Volume 43 of October, a 1987 issue edited by Douglas Crimp and titled AIDS: Cultural Analysis, Cultural Activism, was a watershed in this regard. The arts journal included work by Paula A. Treichler, a feminist linguistics and communication studies scholar whose analysis deftly spanned advocacy for and theory of activist video art, popular media critique, and interpretation of knowledge production in biomedical research and public health. By the mid‐1990s, video and digital media forms, which were new at the time, had been introduced as objects of study not only in art history but also in communication studies. Queer and feminist visual artists and theorists were taking on media cultures and technoscience. Yet there was not yet a cohesive primer through which to introduce to readers the tactical alliances and intersections available and enlisted into action across those fields and across the divide between criticism or theory on the one hand and research‐based art practice and activism on the other. We hoped to speak to artists, activists, and theorists as well as to scholars by bridging these areas with the help of a mix of theories and methods that would bring out the stakes of working on the visual in a cohesive yet syncretic way.

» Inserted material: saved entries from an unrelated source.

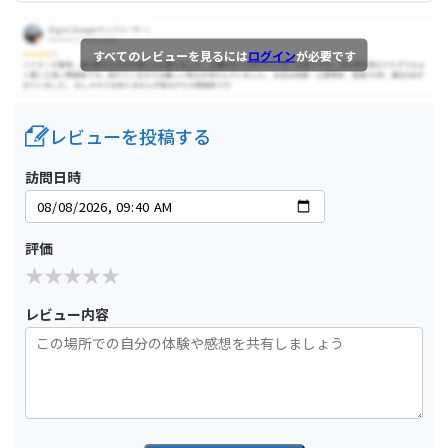
すべてのレビューを見るには
ログイン
が必要です
レビューを投稿する
訪問日時
評価
レビュー内容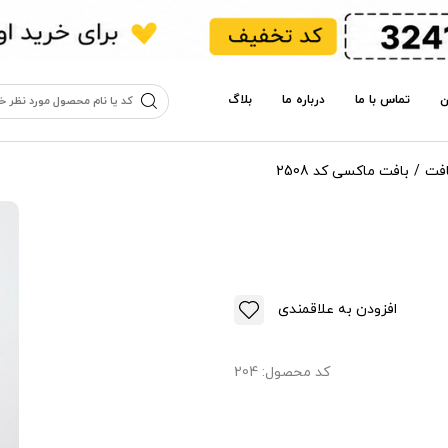
ن
تماس با ما
درباره ما
بلاگ
افت
بافت ماکسی کد 2508
افزودن به علاقمندی
کد محصول:
204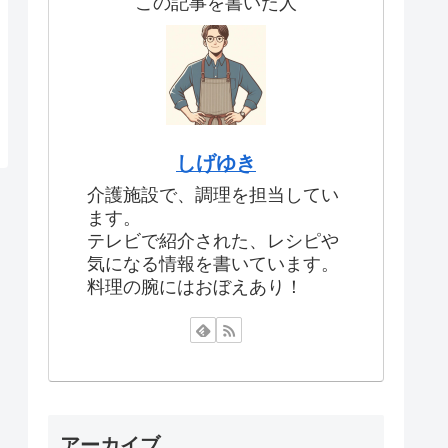
この記事を書いた人
しげゆき
介護施設で、調理を担当してい
ます。
テレビで紹介された、レシピや
気になる情報を書いています。
料理の腕にはおぼえあり！
アーカイブ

In research‐based art practice during this time, drawing, photography, film, media, and performance were being used in ways that moved beyond the closed frameworks of structuralism and formalism. This was evident in the work of the “pictures generation” artists and new narrative filmmakers, as well as in a number of other 1990s approaches to practice that incorporated criticism and theory. This suggested to us the need for a rethinking of the mix of critical theories that could support this poststructuralist movement away from dogmatic adherence to form. At the same time, the dogmatism of poststructural deconstructive and psychoanalytic critical theory of the 1980s and early 1990s came into question as theorists took stock of the unintended impact of totalizing theories of power and knowledge. As Eve Kosofsky Sedgwick noted, totalizing criticism made it harder rather than easier to account for local and contingent relationships among knowledge, experience, and its forms of explanation, exchange, interpretation, representation, criticism, and experience (Sedgwick 2002, 123–151). Picture‐generation appropriation politics reigned as art practitioners such as Barbara Kruger took up proto‐social media forms to do theory by other means. The redirecting of modernist practice and theory toward postmodernist tactics such as irony, parody, nostalgia, and appropriation was a turn we wanted to contextualize historically and to examine in ways that remained open to tactical experimentation with older modernist and formalist methods and theories, which we also aimed to introduce in the book.